At first, Tad sound like a godawful racket - the loudest, most violent thing you will ever hear, the heaviest possible metal (incorporating the hazardous chemical materials meaning of the term) analogue to the first few Nocturnal Emissions albums of what sounded like raw factory noise; but listen a few times and it becomes apparent that nothing this violent has ever sounded quite so wounded, quite so close to falling apart. I read somewhere that Joy Division were one of a number of influences, and whether true or not, that makes a lot of sense despite the musical gulf between both bands, except Tad went some way further. There's a hint of an industrial aesthetic in songs titled 'Particle Accelerator', 'Leafy Incline' and 'Weakling' (depending of course upon what's commonly considered industrial this week), but it runs a lot deeper, and with a lot more bruising than the self-proclaimed outsider aesthetic of most groups labouring under the industrial banner. For all their strengths, Throbbing Gristle were always an art installation, something that would never travel far from the safety of a gallery environment, sometimes shocking subject matter offered up for consideration whilst the film is running.

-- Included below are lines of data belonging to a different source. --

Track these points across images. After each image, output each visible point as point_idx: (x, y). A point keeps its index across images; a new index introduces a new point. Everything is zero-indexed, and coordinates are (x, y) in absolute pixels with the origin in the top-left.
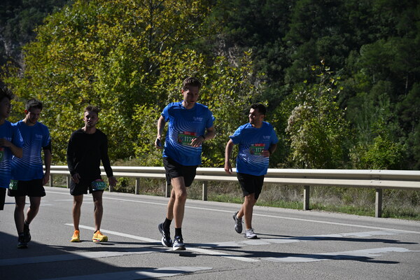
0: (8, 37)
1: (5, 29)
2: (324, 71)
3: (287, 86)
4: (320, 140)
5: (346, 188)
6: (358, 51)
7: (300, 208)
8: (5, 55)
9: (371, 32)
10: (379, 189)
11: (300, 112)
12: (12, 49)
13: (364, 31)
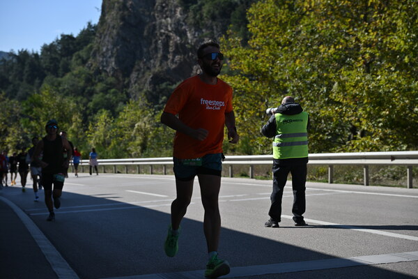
0: (191, 24)
1: (187, 17)
8: (188, 43)
12: (195, 37)
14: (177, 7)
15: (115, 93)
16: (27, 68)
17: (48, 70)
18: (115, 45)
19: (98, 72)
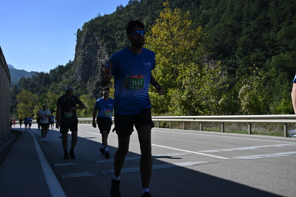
2: (255, 69)
3: (237, 77)
4: (255, 101)
5: (269, 123)
6: (271, 59)
7: (247, 133)
9: (277, 50)
10: (286, 124)
11: (244, 88)
13: (273, 50)
14: (106, 55)
15: (81, 90)
16: (43, 79)
17: (53, 80)
18: (80, 70)
19: (74, 81)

Similarly, Joy Division, regardless of intent, ended up as soundtrack to the introversion of people who read Camus and set themselves apart from the "herd" with black clothes. This at least is how these groups now sound to me. For all their sincerity, theirs is a literate and self-aware brand of despair.

Tad never worked quite like that, and the music might be viewed as lacking sophistication by comparison (regardless of its considerable complexity, those weird stop / start rhythms and  unusual time signatures), and lyrically there's not much poetry in the Ian Curtis sense. In short, they were a big, blunt instrument, but that was sort of the point. True horror is never experienced as Throbbing Gristle's detached reportage or with the overwrought intensity of a media studies student listening to The Cure and bemoaning why he should have been born so much more sensitive than anyone else; true horror is as mundane and familiar as the death of a loved one, or knowing that you're drunk and about to die, and not quite having the presence of mind to compose a flowery gothic elegy to mortality. Tad is the wrathful, self-destructive, mournful sound of blue collar outsiders who were never allowed into the regular outsider's club, who never read the right books and aren't so good at expressing themselves; it's the music of those for whom such extremes are a dead end rather than an aesthetic. In other words, to add another cliché to those already perpetrated, Tad is absolutely the genuine article - a big, messy portrait of all the mixed emotions of life shitting in your face and realising that you will never, ever be able to stop crying.

Okay. So maybe that's not much of an enticement, but it's that very rawness of emotion, something bordering upon absolute despair that contrasts so dramatically with the chugging anger of the music to far greater effect than Nirvana's simplistic loud bit / quiet bit gimmick. Over the years, not that I'm particularly prone to crisis, Tad's music has become my number one cathartic release in times of needing to punch a brick wall, and its simply because of that contrast, the depth and range of emotions conveyed which do the job so much better than your average misery pantomime act; and as if that weren't enough, it isn't even like they always went for that effect via the same route, as is apparent from weirdly bitter-sweet moments like 'Crane's Cafe' or 'Dementia'.





I still think of Andrew quite a lot, and particularly when listening to Tad. The world has become a slightly shittier place without Andrew in it, and 'Glue Machine' expresses my thoughts on that matter far better than any words.

At the risk of sounding like a wanker (well... why stop now I say) Tad made the most honest music I think I've ever heard, even if it sometimes feels like being run over by a monster truck. Great shame, they never really achieved the recognition they deserve, but sadly I guess that makes sense.